Site Reliability Engineer
netradyne
Job Description
Role and Responsibilities:
- Participate in an on-call rotation for incident response and implement proactive measures to prevent incidents.
- Develop monitoring alerts and incident response processes to ensure high availability and reliability.
- Document actions taken during incidents and create automated solutions to improve incident response.
- Collaborate with the engineering team as an expert in reliability, performance, and efficiency to support ongoing projects.
- Consistently deliver high-quality managed services, ensuring optimal uptime and scalability of infrastructure, applications, and cloud services.
- Automate the detection and resolution of recurring issues to enhance system stability.
- Build tools and automation frameworks to eliminate repetitive tasks and prevent incident occurrence.
- Continuously improve engineering, operational processes, and team practices to enhance efficiency and productivity.
- Demonstrate strong programming skills and a deep understanding of systems to support the reliability and scalability of services.

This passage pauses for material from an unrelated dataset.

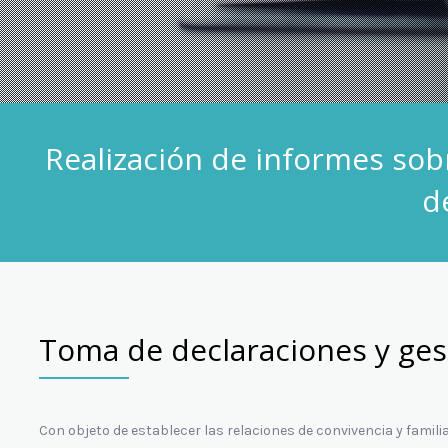
Realización de informes sobr
d
Toma de declaraciones y ges
Con objeto de establecer las relaciones de convivencia y familia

- Foster a culture of continuous improvement by promoting process changes and best practices.
- Engage in continuous learning to expand skills through experimentation or training.
Soft Skills:
- Ability to work asynchronously and independently.
- Strong collaboration skills and willingness to work as part of a team.
- Excellent problem-solving skills with the ability to think clearly under pressure.
- Strong analytical and management skills.
- Effective communication and documentation skills.
Qualifications:
- Bachelor's or Graduate degree in Computer Engineering, Computer Science, Engineering, Information Systems Management, or equivalent experience.
- Experience with Monitoring/Observability/Log tools such as AWS CloudWatch, Datadog, Prometheus/Grafana, and ELK.
- Proficiency with Public Cloud platforms, LINUX/UNIX environments, and programming languages such as Java, Python, or Go.
- Familiarity with Agile methodologies, SaaS environments, RDBMS, NoSQL databases, Cloud Architecture, and Frontend/Backend Systems and tools.
- Comfortable with scripting and debugging production systems and services.
- Strong collaboration skills with a mindset for continuous improvement.
- Expertise in scalability and root cause analysis exercises.